Top of Source material

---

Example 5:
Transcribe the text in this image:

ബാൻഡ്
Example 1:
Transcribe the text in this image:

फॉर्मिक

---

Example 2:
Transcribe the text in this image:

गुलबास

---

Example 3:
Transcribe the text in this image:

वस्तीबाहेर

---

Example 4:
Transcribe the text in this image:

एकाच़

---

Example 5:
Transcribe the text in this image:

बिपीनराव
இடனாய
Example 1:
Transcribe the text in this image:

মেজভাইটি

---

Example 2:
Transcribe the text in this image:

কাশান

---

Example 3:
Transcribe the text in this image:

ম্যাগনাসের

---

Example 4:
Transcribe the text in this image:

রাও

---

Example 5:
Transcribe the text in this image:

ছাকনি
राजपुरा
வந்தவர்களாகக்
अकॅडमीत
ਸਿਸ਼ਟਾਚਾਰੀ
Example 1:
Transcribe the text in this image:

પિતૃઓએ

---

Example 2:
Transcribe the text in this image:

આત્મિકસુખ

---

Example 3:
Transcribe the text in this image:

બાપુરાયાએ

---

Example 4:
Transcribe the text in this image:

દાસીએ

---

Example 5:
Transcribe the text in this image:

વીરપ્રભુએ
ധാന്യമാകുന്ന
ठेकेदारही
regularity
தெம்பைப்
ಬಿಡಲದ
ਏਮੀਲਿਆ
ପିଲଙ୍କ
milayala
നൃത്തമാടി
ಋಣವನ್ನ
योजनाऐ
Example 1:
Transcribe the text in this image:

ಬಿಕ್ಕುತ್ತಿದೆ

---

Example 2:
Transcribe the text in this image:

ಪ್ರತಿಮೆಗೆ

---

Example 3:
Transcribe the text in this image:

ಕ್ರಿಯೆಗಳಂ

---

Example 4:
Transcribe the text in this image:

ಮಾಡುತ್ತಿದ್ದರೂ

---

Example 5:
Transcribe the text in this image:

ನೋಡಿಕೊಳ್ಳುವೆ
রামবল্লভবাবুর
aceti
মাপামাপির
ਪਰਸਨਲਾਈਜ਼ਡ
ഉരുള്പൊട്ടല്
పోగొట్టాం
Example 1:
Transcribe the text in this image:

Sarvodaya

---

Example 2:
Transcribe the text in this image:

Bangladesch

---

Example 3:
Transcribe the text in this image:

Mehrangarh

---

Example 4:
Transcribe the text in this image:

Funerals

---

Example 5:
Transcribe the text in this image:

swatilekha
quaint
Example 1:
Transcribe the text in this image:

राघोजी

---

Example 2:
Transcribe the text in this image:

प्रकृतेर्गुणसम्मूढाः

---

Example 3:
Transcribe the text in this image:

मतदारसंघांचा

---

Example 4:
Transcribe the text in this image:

Bottom of Source material

#### Problem details:
The records above need to be transcribed in full. Keep every character unchanged.

#### Exercise answer:
---

Example 5:
Transcribe the text in this image:

ബാൻഡ്
Example 1:
Transcribe the text in this image:

फॉर्मिक

---

Example 2:
Transcribe the text in this image:

गुलबास

---

Example 3:
Transcribe the text in this image:

वस्तीबाहेर

---

Example 4:
Transcribe the text in this image:

एकाच़

---

Example 5:
Transcribe the text in this image:

बिपीनराव
இடனாய
Example 1:
Transcribe the text in this image:

মেজভাইটি

---

Example 2:
Transcribe the text in this image:

কাশান

---

Example 3:
Transcribe the text in this image:

ম্যাগনাসের

---

Example 4:
Transcribe the text in this image:

রাও

---

Example 5:
Transcribe the text in this image:

ছাকনি
राजपुरा
வந்தவர்களாகக்
अकॅडमीत
ਸਿਸ਼ਟਾਚਾਰੀ
Example 1:
Transcribe the text in this image:

પિતૃઓએ

---

Example 2:
Transcribe the text in this image:

આત્મિકસુખ

---

Example 3:
Transcribe the text in this image:

બાપુરાયાએ

---

Example 4:
Transcribe the text in this image:

દાસીએ

---

Example 5:
Transcribe the text in this image:

વીરપ્રભુએ
ധാന്യമാകുന്ന
ठेकेदारही
regularity
தெம்பைப்
ಬಿಡಲದ
ਏਮੀਲਿਆ
ପିଲଙ୍କ
milayala
നൃത്തമാടി
ಋಣವನ್ನ
योजनाऐ
Example 1:
Transcribe the text in this image:

ಬಿಕ್ಕುತ್ತಿದೆ

---

Example 2:
Transcribe the text in this image:

ಪ್ರತಿಮೆಗೆ

---

Example 3:
Transcribe the text in this image:

ಕ್ರಿಯೆಗಳಂ

---

Example 4:
Transcribe the text in this image:

ಮಾಡುತ್ತಿದ್ದರೂ

---

Example 5:
Transcribe the text in this image:

ನೋಡಿಕೊಳ್ಳುವೆ
রামবল্লভবাবুর
aceti
মাপামাপির
ਪਰਸਨਲਾਈਜ਼ਡ
ഉരുള്പൊട്ടല്
పోగొట్టాం
Example 1:
Transcribe the text in this image:

Sarvodaya

---

Example 2:
Transcribe the text in this image:

Bangladesch

---

Example 3:
Transcribe the text in this image:

Mehrangarh

---

Example 4:
Transcribe the text in this image:

Funerals

---

Example 5:
Transcribe the text in this image:

swatilekha
quaint
Example 1:
Transcribe the text in this image:

राघोजी

---

Example 2:
Transcribe the text in this image:

प्रकृतेर्गुणसम्मूढाः

---

Example 3:
Transcribe the text in this image:

मतदारसंघांचा

---

Example 4:
Transcribe the text in this image:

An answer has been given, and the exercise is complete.